Under the year 1862, it says: "Bacon was not employed at Monticello until five years after Harriet Hemings's birth." This is not accurate.
Edmund Bacon said to Rev. Pierson that he began work at Monticello on December 27, 1800. Harriet Hemings was born in April of 1801. At the time Bacon arrived at Monticello, therefore, Sally Hemings was four or five months pregnant with Harriet. Maybe there is still a problem with chronology. But maybe not. A man is usually still the lover after impregnating the woman. Often he draws closer to her.......
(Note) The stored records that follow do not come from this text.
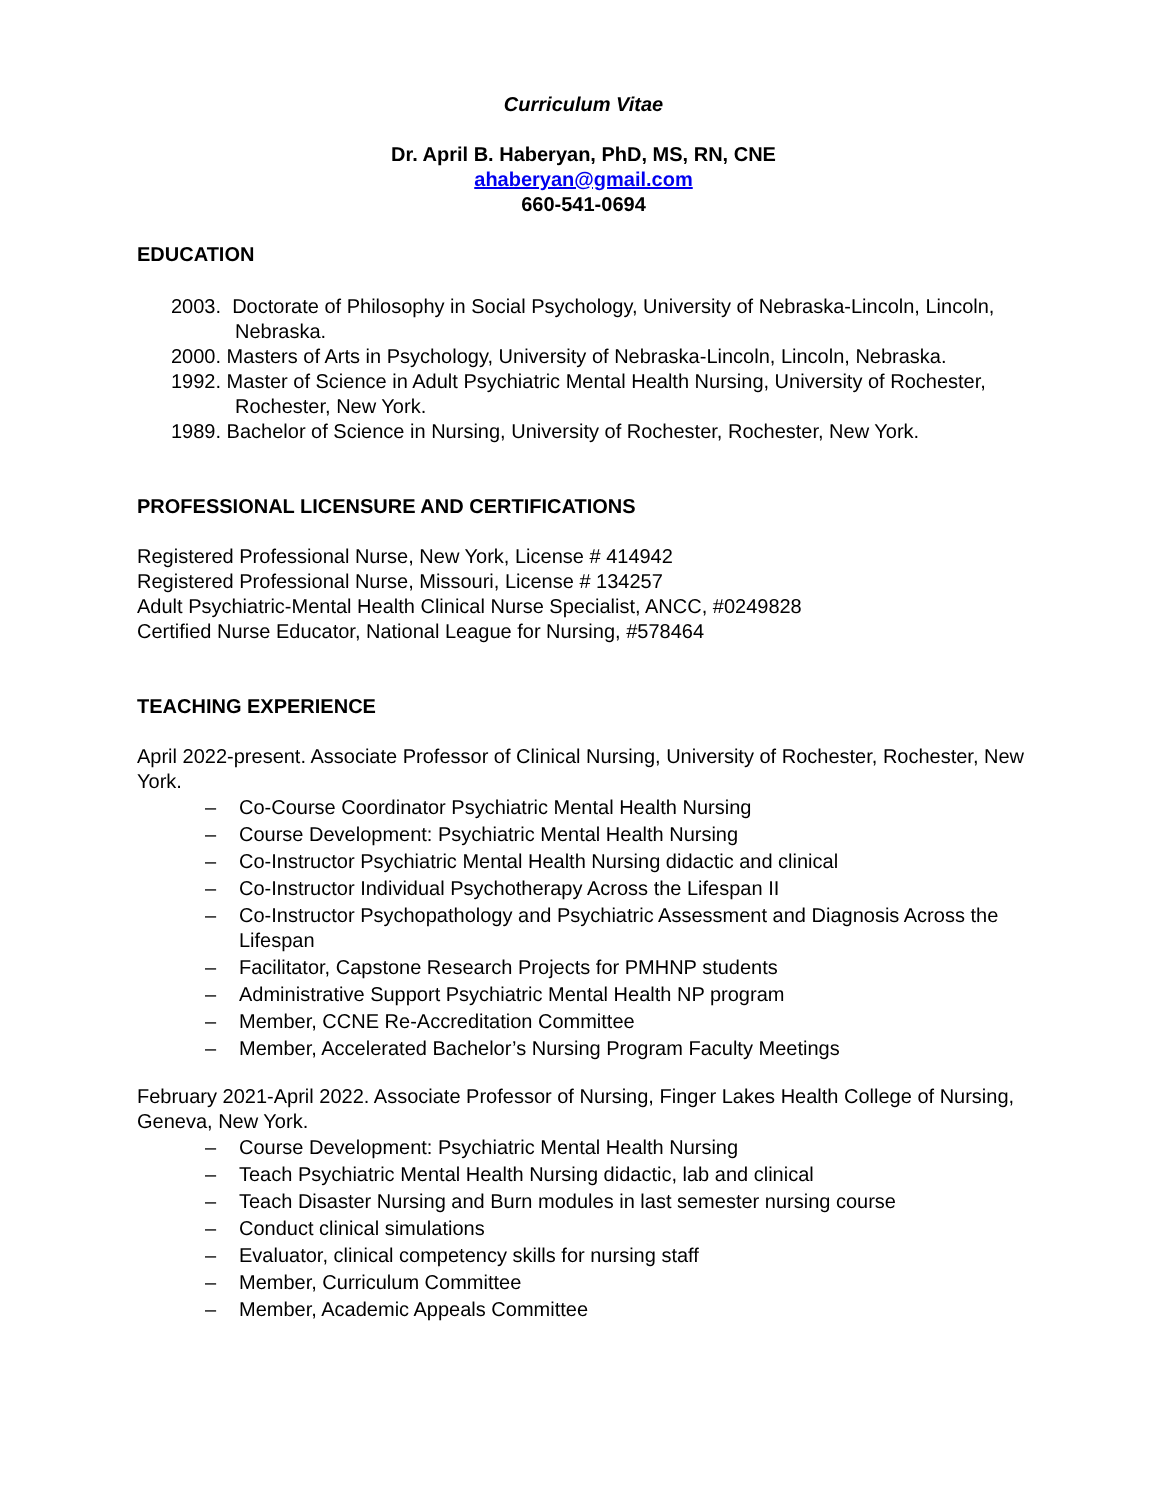Curriculum Vitae
Dr. April B. Haberyan, PhD, MS, RN, CNE
ahaberyan@gmail.com
660-541-0694
EDUCATION
2003. Doctorate of Philosophy in Social Psychology, University of Nebraska-Lincoln, Lincoln, Nebraska.
2000. Masters of Arts in Psychology, University of Nebraska-Lincoln, Lincoln, Nebraska.
1992. Master of Science in Adult Psychiatric Mental Health Nursing, University of Rochester, Rochester, New York.
1989. Bachelor of Science in Nursing, University of Rochester, Rochester, New York.
PROFESSIONAL LICENSURE AND CERTIFICATIONS
Registered Professional Nurse, New York, License # 414942
Registered Professional Nurse, Missouri, License # 134257
Adult Psychiatric-Mental Health Clinical Nurse Specialist, ANCC, #0249828
Certified Nurse Educator, National League for Nursing, #578464
TEACHING EXPERIENCE
April 2022-present. Associate Professor of Clinical Nursing, University of Rochester, Rochester, New York.
– Co-Course Coordinator Psychiatric Mental Health Nursing
– Course Development: Psychiatric Mental Health Nursing
– Co-Instructor Psychiatric Mental Health Nursing didactic and clinical
– Co-Instructor Individual Psychotherapy Across the Lifespan II
– Co-Instructor Psychopathology and Psychiatric Assessment and Diagnosis Across the Lifespan
– Facilitator, Capstone Research Projects for PMHNP students
– Administrative Support Psychiatric Mental Health NP program
– Member, CCNE Re-Accreditation Committee
– Member, Accelerated Bachelor’s Nursing Program Faculty Meetings
February 2021-April 2022. Associate Professor of Nursing, Finger Lakes Health College of Nursing, Geneva, New York.
– Course Development: Psychiatric Mental Health Nursing
– Teach Psychiatric Mental Health Nursing didactic, lab and clinical
– Teach Disaster Nursing and Burn modules in last semester nursing course
– Conduct clinical simulations
– Evaluator, clinical competency skills for nursing staff
– Member, Curriculum Committee
– Member, Academic Appeals Committee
Here is the specific reference: In "Jefferson at Monticello" by Rev. Hamilton W. Pierson (published 1862), Edmund Bacon said the following:
"I went to live with him [Jefferson] the 27th of the December before he was inaugurated as President."
Jefferson was inaugurated in 1801. Therefore, Bacon began work at Monticello on Dec. 27, 1800.
Bacon was promoted to overseer of Monticello in 1806. But he began work there in 1800. It seems that his eye-witness account was dismissed due to poor attention to detail on the part of Monticello researchers and this committee.